══ Data to use ══

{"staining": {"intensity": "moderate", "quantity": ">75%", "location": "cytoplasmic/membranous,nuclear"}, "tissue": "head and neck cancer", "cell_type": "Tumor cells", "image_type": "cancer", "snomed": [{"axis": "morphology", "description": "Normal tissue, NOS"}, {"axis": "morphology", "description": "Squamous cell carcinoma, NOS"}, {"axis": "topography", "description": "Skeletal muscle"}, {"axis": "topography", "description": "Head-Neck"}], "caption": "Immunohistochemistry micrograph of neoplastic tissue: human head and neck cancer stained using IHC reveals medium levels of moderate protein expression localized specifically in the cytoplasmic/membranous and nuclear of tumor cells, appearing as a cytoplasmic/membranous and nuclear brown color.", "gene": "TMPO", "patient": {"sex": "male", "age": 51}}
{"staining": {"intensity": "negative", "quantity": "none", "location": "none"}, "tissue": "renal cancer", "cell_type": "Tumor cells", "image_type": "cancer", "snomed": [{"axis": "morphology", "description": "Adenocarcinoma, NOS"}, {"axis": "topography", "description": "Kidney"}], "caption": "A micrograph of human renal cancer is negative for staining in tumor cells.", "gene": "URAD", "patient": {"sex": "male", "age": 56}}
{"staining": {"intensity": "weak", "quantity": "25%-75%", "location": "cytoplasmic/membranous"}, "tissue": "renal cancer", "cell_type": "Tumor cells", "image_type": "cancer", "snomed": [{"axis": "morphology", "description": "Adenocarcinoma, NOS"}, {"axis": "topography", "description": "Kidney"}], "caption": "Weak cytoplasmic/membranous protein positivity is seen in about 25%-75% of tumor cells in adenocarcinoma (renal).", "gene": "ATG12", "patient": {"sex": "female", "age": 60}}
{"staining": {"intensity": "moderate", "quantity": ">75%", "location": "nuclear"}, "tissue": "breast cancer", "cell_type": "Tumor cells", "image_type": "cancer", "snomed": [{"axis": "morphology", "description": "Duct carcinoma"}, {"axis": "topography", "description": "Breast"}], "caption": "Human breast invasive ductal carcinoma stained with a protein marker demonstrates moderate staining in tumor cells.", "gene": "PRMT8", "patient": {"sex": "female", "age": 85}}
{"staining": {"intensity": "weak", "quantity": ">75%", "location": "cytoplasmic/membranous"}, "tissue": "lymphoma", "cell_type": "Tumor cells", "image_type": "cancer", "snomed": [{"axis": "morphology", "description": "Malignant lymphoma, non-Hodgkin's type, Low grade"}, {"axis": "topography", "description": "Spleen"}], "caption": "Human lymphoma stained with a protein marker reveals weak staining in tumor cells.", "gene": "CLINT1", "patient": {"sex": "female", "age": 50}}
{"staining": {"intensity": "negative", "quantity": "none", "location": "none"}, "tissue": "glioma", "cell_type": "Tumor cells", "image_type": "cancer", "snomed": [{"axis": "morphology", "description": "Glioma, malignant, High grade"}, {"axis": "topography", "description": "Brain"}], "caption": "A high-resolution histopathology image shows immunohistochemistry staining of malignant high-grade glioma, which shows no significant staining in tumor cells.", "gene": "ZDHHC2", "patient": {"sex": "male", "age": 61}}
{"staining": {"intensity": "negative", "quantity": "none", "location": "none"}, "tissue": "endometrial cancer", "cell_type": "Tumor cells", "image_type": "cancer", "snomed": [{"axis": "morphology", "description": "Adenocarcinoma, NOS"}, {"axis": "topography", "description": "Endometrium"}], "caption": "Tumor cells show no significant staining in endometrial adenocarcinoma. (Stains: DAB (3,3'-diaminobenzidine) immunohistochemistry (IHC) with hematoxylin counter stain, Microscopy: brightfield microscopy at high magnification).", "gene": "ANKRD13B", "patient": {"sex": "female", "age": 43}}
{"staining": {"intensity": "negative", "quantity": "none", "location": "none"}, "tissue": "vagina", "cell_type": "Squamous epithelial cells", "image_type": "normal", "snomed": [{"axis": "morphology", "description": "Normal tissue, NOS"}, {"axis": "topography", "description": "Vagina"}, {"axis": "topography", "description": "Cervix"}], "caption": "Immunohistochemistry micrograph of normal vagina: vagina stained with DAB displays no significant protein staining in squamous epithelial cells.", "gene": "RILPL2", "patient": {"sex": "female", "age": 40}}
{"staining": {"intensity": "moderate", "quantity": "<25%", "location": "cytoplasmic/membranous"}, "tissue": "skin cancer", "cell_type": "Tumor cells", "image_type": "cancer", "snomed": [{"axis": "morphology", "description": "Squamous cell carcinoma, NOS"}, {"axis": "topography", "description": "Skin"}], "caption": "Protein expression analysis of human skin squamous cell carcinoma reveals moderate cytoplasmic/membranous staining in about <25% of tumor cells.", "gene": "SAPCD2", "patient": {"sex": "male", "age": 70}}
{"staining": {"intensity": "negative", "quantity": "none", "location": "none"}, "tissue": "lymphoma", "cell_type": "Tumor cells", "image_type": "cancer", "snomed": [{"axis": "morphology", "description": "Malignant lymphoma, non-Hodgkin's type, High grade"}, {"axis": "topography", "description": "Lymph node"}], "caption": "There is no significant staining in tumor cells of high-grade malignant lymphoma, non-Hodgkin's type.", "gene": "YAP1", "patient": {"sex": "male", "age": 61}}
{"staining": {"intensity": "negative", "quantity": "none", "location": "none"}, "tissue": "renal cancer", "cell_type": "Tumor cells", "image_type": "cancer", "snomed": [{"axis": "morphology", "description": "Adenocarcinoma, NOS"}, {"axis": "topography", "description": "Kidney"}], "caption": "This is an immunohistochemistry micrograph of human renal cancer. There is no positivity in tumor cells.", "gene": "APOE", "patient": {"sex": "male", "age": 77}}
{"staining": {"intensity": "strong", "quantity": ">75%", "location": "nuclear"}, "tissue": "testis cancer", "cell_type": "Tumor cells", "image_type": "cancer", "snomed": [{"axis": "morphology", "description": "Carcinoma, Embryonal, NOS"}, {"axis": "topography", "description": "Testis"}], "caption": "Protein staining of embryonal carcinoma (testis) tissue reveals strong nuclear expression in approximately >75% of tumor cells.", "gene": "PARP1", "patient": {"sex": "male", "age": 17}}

═══

Each line above must be printed exactly as it appears.

{"staining": {"intensity": "moderate", "quantity": ">75%", "location": "cytoplasmic/membranous,nuclear"}, "tissue": "head and neck cancer", "cell_type": "Tumor cells", "image_type": "cancer", "snomed": [{"axis": "morphology", "description": "Normal tissue, NOS"}, {"axis": "morphology", "description": "Squamous cell carcinoma, NOS"}, {"axis": "topography", "description": "Skeletal muscle"}, {"axis": "topography", "description": "Head-Neck"}], "caption": "Immunohistochemistry micrograph of neoplastic tissue: human head and neck cancer stained using IHC reveals medium levels of moderate protein expression localized specifically in the cytoplasmic/membranous and nuclear of tumor cells, appearing as a cytoplasmic/membranous and nuclear brown color.", "gene": "TMPO", "patient": {"sex": "male", "age": 51}}
{"staining": {"intensity": "negative", "quantity": "none", "location": "none"}, "tissue": "renal cancer", "cell_type": "Tumor cells", "image_type": "cancer", "snomed": [{"axis": "morphology", "description": "Adenocarcinoma, NOS"}, {"axis": "topography", "description": "Kidney"}], "caption": "A micrograph of human renal cancer is negative for staining in tumor cells.", "gene": "URAD", "patient": {"sex": "male", "age": 56}}
{"staining": {"intensity": "weak", "quantity": "25%-75%", "location": "cytoplasmic/membranous"}, "tissue": "renal cancer", "cell_type": "Tumor cells", "image_type": "cancer", "snomed": [{"axis": "morphology", "description": "Adenocarcinoma, NOS"}, {"axis": "topography", "description": "Kidney"}], "caption": "Weak cytoplasmic/membranous protein positivity is seen in about 25%-75% of tumor cells in adenocarcinoma (renal).", "gene": "ATG12", "patient": {"sex": "female", "age": 60}}
{"staining": {"intensity": "moderate", "quantity": ">75%", "location": "nuclear"}, "tissue": "breast cancer", "cell_type": "Tumor cells", "image_type": "cancer", "snomed": [{"axis": "morphology", "description": "Duct carcinoma"}, {"axis": "topography", "description": "Breast"}], "caption": "Human breast invasive ductal carcinoma stained with a protein marker demonstrates moderate staining in tumor cells.", "gene": "PRMT8", "patient": {"sex": "female", "age": 85}}
{"staining": {"intensity": "weak", "quantity": ">75%", "location": "cytoplasmic/membranous"}, "tissue": "lymphoma", "cell_type": "Tumor cells", "image_type": "cancer", "snomed": [{"axis": "morphology", "description": "Malignant lymphoma, non-Hodgkin's type, Low grade"}, {"axis": "topography", "description": "Spleen"}], "caption": "Human lymphoma stained with a protein marker reveals weak staining in tumor cells.", "gene": "CLINT1", "patient": {"sex": "female", "age": 50}}
{"staining": {"intensity": "negative", "quantity": "none", "location": "none"}, "tissue": "glioma", "cell_type": "Tumor cells", "image_type": "cancer", "snomed": [{"axis": "morphology", "description": "Glioma, malignant, High grade"}, {"axis": "topography", "description": "Brain"}], "caption": "A high-resolution histopathology image shows immunohistochemistry staining of malignant high-grade glioma, which shows no significant staining in tumor cells.", "gene": "ZDHHC2", "patient": {"sex": "male", "age": 61}}
{"staining": {"intensity": "negative", "quantity": "none", "location": "none"}, "tissue": "endometrial cancer", "cell_type": "Tumor cells", "image_type": "cancer", "snomed": [{"axis": "morphology", "description": "Adenocarcinoma, NOS"}, {"axis": "topography", "description": "Endometrium"}], "caption": "Tumor cells show no significant staining in endometrial adenocarcinoma. (Stains: DAB (3,3'-diaminobenzidine) immunohistochemistry (IHC) with hematoxylin counter stain, Microscopy: brightfield microscopy at high magnification).", "gene": "ANKRD13B", "patient": {"sex": "female", "age": 43}}
{"staining": {"intensity": "negative", "quantity": "none", "location": "none"}, "tissue": "vagina", "cell_type": "Squamous epithelial cells", "image_type": "normal", "snomed": [{"axis": "morphology", "description": "Normal tissue, NOS"}, {"axis": "topography", "description": "Vagina"}, {"axis": "topography", "description": "Cervix"}], "caption": "Immunohistochemistry micrograph of normal vagina: vagina stained with DAB displays no significant protein staining in squamous epithelial cells.", "gene": "RILPL2", "patient": {"sex": "female", "age": 40}}
{"staining": {"intensity": "moderate", "quantity": "<25%", "location": "cytoplasmic/membranous"}, "tissue": "skin cancer", "cell_type": "Tumor cells", "image_type": "cancer", "snomed": [{"axis": "morphology", "description": "Squamous cell carcinoma, NOS"}, {"axis": "topography", "description": "Skin"}], "caption": "Protein expression analysis of human skin squamous cell carcinoma reveals moderate cytoplasmic/membranous staining in about <25% of tumor cells.", "gene": "SAPCD2", "patient": {"sex": "male", "age": 70}}
{"staining": {"intensity": "negative", "quantity": "none", "location": "none"}, "tissue": "lymphoma", "cell_type": "Tumor cells", "image_type": "cancer", "snomed": [{"axis": "morphology", "description": "Malignant lymphoma, non-Hodgkin's type, High grade"}, {"axis": "topography", "description": "Lymph node"}], "caption": "There is no significant staining in tumor cells of high-grade malignant lymphoma, non-Hodgkin's type.", "gene": "YAP1", "patient": {"sex": "male", "age": 61}}
{"staining": {"intensity": "negative", "quantity": "none", "location": "none"}, "tissue": "renal cancer", "cell_type": "Tumor cells", "image_type": "cancer", "snomed": [{"axis": "morphology", "description": "Adenocarcinoma, NOS"}, {"axis": "topography", "description": "Kidney"}], "caption": "This is an immunohistochemistry micrograph of human renal cancer. There is no positivity in tumor cells.", "gene": "APOE", "patient": {"sex": "male", "age": 77}}
{"staining": {"intensity": "strong", "quantity": ">75%", "location": "nuclear"}, "tissue": "testis cancer", "cell_type": "Tumor cells", "image_type": "cancer", "snomed": [{"axis": "morphology", "description": "Carcinoma, Embryonal, NOS"}, {"axis": "topography", "description": "Testis"}], "caption": "Protein staining of embryonal carcinoma (testis) tissue reveals strong nuclear expression in approximately >75% of tumor cells.", "gene": "PARP1", "patient": {"sex": "male", "age": 17}}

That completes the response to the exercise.